BEGIN
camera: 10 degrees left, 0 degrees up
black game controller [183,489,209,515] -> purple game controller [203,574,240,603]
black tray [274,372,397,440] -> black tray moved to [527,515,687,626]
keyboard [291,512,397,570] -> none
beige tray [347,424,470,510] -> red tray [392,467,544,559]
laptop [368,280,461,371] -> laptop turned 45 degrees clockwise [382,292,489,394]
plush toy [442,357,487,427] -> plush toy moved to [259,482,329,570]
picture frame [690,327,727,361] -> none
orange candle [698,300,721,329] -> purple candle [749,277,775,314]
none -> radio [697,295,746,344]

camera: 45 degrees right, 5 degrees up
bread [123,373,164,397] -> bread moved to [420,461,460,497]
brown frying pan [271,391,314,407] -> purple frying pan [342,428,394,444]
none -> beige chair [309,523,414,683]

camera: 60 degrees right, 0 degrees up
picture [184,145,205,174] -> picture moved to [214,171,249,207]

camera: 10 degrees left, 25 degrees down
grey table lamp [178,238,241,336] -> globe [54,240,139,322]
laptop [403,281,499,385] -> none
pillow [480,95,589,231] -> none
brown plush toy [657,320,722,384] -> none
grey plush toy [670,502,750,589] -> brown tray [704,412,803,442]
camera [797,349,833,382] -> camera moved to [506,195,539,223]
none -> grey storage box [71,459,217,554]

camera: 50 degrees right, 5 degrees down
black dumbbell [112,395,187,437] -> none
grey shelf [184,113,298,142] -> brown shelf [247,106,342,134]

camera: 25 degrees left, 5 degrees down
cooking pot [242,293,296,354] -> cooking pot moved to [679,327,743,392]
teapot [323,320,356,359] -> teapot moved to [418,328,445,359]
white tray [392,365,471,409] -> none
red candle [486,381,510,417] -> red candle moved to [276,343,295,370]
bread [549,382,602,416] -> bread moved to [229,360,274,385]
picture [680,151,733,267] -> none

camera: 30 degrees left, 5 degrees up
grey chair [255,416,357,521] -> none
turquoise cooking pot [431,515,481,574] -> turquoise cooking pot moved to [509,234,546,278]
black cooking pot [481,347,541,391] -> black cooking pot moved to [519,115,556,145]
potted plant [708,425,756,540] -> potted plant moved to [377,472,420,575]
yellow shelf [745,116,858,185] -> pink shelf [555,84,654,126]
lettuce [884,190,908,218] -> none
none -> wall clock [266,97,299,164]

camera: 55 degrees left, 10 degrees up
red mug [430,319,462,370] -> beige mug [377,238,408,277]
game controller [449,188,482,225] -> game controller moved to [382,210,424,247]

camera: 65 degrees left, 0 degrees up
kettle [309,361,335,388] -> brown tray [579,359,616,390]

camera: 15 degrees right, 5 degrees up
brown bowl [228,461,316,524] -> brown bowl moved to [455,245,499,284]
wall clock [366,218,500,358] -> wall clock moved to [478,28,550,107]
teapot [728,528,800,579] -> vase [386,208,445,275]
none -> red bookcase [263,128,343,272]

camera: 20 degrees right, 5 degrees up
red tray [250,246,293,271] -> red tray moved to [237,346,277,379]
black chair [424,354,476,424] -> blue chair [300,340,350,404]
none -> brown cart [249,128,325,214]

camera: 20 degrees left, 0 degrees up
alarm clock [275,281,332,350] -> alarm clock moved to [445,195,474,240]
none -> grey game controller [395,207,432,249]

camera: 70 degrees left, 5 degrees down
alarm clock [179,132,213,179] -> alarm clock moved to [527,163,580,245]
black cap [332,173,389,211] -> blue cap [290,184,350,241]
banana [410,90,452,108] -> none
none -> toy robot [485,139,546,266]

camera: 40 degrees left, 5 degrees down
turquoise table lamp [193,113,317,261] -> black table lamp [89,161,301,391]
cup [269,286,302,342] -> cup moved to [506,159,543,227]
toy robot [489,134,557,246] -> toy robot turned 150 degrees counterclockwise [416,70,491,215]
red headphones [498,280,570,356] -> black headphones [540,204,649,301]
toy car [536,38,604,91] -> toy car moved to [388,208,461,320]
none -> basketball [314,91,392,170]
END
--- Required work ---
Check each line of the listing above, and copy it if it contains the word "laptop".

--- Completed task ---
laptop [368,280,461,371] -> laptop turned 45 degrees clockwise [382,292,489,394]
laptop [403,281,499,385] -> none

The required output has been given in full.